An dieser Stelle zitiere ich einfach einmal Wikipedia:

Ein Nasopharynxkarzinom, auch Epipharynxkarzinom oder auf deutsch Nasenrachenkrebs genannt und häufig NPC für engl. Nasopharyngeal Carcinoma abgekürzt, ist eine Krebserkrankung des Nasenrachens. Der Nasenrachenkrebs gehört zu der Gruppe der Kopf-Hals-Tumore.

Krebserkrankungen im Nasenrachenraum treten in Mitteleuropa und Nordamerika recht selten auf. Die Inzidenz liegt im Bereich von 0,5 bis 1 auf 100.000. Dies entspricht einem Anteil von 0,2 % aller Tumorerkrankungen.

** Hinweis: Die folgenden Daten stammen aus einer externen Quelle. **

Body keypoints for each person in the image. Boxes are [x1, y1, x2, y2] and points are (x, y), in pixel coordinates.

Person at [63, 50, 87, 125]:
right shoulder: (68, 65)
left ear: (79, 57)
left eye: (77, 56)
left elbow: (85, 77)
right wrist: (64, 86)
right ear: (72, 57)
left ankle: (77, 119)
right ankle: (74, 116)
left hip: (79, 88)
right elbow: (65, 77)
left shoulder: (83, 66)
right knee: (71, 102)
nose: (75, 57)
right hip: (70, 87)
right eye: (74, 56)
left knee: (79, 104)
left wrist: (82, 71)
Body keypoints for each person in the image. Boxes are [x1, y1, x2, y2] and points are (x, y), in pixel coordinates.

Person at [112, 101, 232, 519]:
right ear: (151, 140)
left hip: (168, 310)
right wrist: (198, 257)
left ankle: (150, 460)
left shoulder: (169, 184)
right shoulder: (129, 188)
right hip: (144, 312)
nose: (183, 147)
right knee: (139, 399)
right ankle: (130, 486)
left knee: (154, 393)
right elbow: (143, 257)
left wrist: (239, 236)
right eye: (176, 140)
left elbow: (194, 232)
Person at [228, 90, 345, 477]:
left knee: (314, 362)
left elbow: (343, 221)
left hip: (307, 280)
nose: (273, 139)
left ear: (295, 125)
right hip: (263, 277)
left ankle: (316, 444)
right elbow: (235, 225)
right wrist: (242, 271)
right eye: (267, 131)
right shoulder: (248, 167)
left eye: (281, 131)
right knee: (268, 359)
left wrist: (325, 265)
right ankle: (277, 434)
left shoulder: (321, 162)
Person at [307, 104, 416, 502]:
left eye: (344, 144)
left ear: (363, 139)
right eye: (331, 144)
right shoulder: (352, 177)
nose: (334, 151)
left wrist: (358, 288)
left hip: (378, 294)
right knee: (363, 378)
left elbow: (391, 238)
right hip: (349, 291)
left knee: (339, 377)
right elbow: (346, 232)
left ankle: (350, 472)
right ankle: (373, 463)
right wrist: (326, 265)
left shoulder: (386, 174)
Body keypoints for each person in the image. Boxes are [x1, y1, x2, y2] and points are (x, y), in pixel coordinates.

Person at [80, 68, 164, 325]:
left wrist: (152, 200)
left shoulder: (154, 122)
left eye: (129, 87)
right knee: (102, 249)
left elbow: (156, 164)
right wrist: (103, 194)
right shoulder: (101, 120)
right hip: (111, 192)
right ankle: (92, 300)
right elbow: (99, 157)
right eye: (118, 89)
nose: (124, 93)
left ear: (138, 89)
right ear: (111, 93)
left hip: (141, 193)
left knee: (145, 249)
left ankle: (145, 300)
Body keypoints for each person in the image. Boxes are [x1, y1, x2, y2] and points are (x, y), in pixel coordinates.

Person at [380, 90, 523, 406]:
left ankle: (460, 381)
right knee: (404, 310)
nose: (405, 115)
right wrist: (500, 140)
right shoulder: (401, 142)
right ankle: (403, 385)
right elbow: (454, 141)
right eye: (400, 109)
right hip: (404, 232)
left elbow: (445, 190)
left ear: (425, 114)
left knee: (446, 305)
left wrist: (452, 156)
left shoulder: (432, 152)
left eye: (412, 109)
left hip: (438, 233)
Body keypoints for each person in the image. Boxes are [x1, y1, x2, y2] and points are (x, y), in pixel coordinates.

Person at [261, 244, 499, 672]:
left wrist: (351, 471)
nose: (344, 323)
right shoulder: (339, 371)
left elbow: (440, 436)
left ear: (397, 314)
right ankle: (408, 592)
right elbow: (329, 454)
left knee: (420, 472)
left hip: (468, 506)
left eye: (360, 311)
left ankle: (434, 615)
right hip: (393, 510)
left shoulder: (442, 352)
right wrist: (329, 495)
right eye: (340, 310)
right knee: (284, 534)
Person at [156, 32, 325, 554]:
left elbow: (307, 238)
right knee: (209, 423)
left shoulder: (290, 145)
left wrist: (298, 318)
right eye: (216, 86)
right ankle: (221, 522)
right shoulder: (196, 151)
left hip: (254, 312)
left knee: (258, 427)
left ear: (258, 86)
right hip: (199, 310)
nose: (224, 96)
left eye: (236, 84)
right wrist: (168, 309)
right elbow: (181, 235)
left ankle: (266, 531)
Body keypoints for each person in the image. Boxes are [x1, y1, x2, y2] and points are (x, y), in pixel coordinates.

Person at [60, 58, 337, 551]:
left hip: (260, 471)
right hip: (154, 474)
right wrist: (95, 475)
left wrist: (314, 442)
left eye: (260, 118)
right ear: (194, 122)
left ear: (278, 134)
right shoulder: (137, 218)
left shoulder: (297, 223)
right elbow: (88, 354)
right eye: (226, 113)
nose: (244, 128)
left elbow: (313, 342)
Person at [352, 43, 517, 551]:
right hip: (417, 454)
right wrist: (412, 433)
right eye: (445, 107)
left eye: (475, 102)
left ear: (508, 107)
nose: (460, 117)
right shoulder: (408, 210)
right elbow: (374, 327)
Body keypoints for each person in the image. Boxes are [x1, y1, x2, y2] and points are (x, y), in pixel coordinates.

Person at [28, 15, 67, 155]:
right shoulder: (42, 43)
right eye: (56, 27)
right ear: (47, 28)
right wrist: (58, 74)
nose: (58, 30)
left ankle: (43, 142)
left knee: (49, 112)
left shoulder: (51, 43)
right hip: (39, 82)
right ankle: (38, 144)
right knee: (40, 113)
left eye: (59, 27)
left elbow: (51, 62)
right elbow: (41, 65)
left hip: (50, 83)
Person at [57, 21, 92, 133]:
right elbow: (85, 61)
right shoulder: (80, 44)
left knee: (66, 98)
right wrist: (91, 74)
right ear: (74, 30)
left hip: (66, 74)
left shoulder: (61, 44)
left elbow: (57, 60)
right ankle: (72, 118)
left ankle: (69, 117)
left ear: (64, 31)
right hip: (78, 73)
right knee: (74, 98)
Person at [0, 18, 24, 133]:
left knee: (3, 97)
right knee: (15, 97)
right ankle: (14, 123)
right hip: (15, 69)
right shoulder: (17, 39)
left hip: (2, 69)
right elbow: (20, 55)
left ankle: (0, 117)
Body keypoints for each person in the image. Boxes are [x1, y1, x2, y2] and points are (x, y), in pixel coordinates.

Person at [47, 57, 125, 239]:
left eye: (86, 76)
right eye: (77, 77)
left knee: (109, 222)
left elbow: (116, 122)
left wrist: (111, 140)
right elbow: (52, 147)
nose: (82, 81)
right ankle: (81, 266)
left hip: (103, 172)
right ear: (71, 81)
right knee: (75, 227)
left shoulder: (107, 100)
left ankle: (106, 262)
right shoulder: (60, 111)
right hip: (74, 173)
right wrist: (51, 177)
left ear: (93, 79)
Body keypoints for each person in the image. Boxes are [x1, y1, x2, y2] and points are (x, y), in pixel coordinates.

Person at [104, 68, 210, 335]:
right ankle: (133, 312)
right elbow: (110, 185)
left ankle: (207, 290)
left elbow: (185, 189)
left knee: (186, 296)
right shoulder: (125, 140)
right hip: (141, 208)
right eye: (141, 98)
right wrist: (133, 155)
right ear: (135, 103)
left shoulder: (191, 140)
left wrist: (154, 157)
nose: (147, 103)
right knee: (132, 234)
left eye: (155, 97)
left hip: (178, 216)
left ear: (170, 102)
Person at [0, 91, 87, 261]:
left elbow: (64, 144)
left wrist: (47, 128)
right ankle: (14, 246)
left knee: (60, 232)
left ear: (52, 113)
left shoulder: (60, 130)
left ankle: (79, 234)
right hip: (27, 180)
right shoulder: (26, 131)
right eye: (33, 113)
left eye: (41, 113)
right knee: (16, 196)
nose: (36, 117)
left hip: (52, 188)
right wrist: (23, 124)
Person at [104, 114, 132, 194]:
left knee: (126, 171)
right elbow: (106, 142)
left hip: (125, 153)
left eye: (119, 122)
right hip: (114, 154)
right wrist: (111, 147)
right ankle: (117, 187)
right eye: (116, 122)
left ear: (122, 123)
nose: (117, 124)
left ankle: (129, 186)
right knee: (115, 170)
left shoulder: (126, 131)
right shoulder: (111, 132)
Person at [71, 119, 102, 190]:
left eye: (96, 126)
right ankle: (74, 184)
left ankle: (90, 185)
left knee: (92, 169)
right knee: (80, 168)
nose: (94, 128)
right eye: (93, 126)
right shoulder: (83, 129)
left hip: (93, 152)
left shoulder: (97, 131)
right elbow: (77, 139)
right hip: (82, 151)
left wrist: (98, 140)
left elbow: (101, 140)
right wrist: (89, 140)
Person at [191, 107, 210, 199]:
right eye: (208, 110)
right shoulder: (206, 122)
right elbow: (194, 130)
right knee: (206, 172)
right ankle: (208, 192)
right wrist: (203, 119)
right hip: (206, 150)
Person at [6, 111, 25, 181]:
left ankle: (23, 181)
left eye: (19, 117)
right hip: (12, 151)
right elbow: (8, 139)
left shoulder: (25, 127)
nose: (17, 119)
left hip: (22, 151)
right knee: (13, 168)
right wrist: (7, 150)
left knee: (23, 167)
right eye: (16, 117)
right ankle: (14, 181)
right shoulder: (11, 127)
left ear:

In einigen Ländern und Gegenden, wie beispielsweise Taiwan, Südchina, Südostasien und Teilen Nordafrikas ist das Nasopharynxkarzinom mit einer Inzidenz von 30 pro 100.000 endemisch. In Taiwan beträgt der Anteil von Nasopharynxkarzinomen an allen Krebserkrankungen etwa 18 %. Dort ist das Nasopharynxkarzinom mittlerweile die häufigste Todesursache bei jungen Männern. Eine Ursache scheint dabei der Genuss von Betelnüssen zu sein.

Männer sind von der Erkrankung häufiger betroffen als Frauen. Das Verhältnis beträgt etwa 2:1.

Also, wir hätten besser Lotto spielen sollen.

Epstein-Barr-Virus

Ursache für Steffens Krebs war der Epstein-Barr-Virus. Steffen hatte seit einem dreivierte Jahr eine dauernd laufende Nase, auch bedingt durch die schiefe Nasenscheidewand. Durch diese Dauerentzündung im Nasen-Rachen-Raum sind dort die Zellen durch den Epstein-Barr-Virus zum Krebs (Nasopharynxkarzinom) mutiert.

Bedeutet, wenn es im Körper Entzündungsherde gibt, die nicht behandelt werden, kann der Virus die Zelle zu einer Krebszelle wandeln.